智絵里「わ、私も、こたつむりになっちゃいそうです……」

杏「あれなんてどうよ? 人をダメにするソファ」

かな子「ひ、人をダメに……?」

智絵里「私、聞いたことある……すごく柔らかい、おっきなビーズクッションみたいなのだよね?」

杏「そうそう。あれはヤバいよ……? 杏のうさぎソファにも勝るとも劣らない、最高の座り心地だよ……」ウットリ

かな子「そうなんだ……私も一度試してみたいな」

杏「今度一緒にインテリアショップに行こうよ。もう一日中でも寝てられるよ」

かな子「えぇっ、店頭で寝ちゃうのは、たぶん迷惑だよ……」

智絵里「……でも、プロデューサーさんがもしダメになっちゃったら、お仕事が立ち行かなくなるんじゃ……」

杏「働かなくてよくなるなら、杏的にはむしろ大歓迎なんだけど」

かな子「あはは……それだと、印税生活もできなくなっちゃうけど、いいの?」

杏「あー……うーん、それはちょっと……いやでも、やっぱり働くのは……」

智絵里「……すごく悩んでるね」

かな子「今日一日の中で、一番真剣な顔してるね」

杏「何さー。
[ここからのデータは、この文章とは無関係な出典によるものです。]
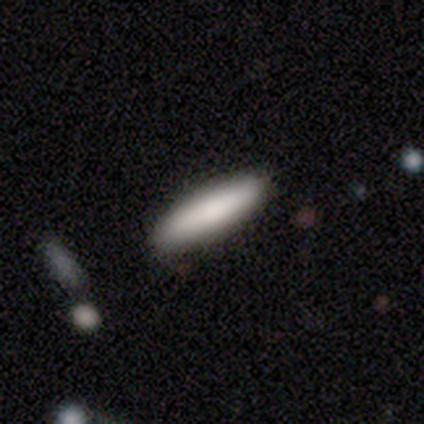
Smooth or featured? 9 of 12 (75%) said smooth. How rounded? 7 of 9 (78%) said cigar-shaped. Merging? 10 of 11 (91%) said none.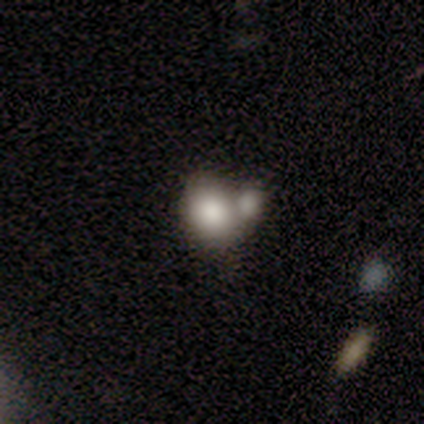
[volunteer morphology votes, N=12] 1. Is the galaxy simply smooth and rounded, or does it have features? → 75% smooth, 17% star or artifact, 8% featured or disk.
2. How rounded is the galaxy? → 78% in between, 22% round, 0% cigar-shaped.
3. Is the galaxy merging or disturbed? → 70% merger, 30% none, 0% minor disturbance, 0% major disturbance.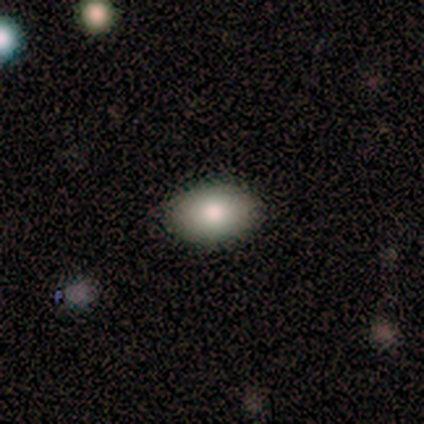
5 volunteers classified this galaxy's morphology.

まるで杏がいつも不真面目みたいな言い方して」

かな子「ご、ごめんね!? そんなつもりじゃなくて……」

杏「杏はいつも真面目にだらだらしてるだけだよ」ドヤァ

かな子「え、えぇー……」

智絵里「さすが、どこにいても杏ちゃんは杏ちゃんだね」クスクス

杏「……っていうかさ。杏、ひとつ気付いたんだけど」

かな子「どうしたの?」

杏「杏達、今こうやって温泉旅館に来てるわけでしょ?」

杏「プロデューサーにゆっくりしてもらうって言うんなら、今がまさに絶好のチャンスじゃないの?」

智絵里「い、言われてみれば……!」

かな子「確かに……!」

智絵里「かな子ちゃん、かな子ちゃん。ここに、露天風呂のパンフレットがあるよっ」

かな子「えぇと……効能が、冷え性に腰痛、肩凝り……それに、疲労回復にストレス解消、だって!」

杏「おー、いいじゃん。至れり尽くせりだね」

かな子「それじゃあ、夕食が終わったら、プロデューサーさんと一緒に温泉に行こう!」

智絵里「えっ」

杏「きっと目を離すとすぐに、部屋に戻って仕事始めちゃうだろうから、ちゃんと捕まえとかないとダメだよ」

智絵里「あ、あわわ///」プシュー

かな子「そうだね……って、あれ、智絵里ちゃん?」

智絵里「あ、あのあの……私、さすがに、一緒は恥ずかしいというか、その……」ワタワタ

杏「……智絵里ちゃん。たぶんかな子ちゃんが言ってるのは、お風呂場まで一緒に向かおうってことで、何も一緒に混浴しようって話じゃないと思うよ」

かな子「も、もちろん! 連れて行ってあげようって、それだけだよ!?」カァァ

智絵里「で、ですよね! ですよね!」カァァ

智絵里「ふぅ……な、なんだか変な汗かいちゃいました……」パタパタ

杏「まぁ、汗は温泉で流せるし」




~~♪

かな子「……あれ、誰か着信鳴ってない?」

智絵里「あっ、私……卯月ちゃんからだ」ピッ

智絵里「もしもし……あの、智絵里ですっ」

卯月『あっ、お疲れさまですっ! もう、旅館には着きましたか?』

智絵里「はいっ。えと、もうすぐ夕食で、それが終わったらみんなでプロデューサーさんとお風呂に入ろうって話をしてたところで……」

卯月『……え、えぇぇっ!? ぷ、プロデューサーさんと……!? 皆さん、その、意外と……だ、大胆、なんですねっ』

智絵里「……あっ。あぁぁ! ち、違うんです誤解ですっ」ワタワタ

杏「何この早すぎるデジャヴ」



おわり


以上、お付き合いありがとうございました。

気が付けば、デレマスSSを書き始めてから丸一年が経っていました。
毎度拙作ではありますが、ほんの少しでも皆様の暇潰しに貢献できているなら幸いです。


前回
キャンディアイランドのほぼ毒にも薬にもならないおしゃべり

も、よろしければどうぞ。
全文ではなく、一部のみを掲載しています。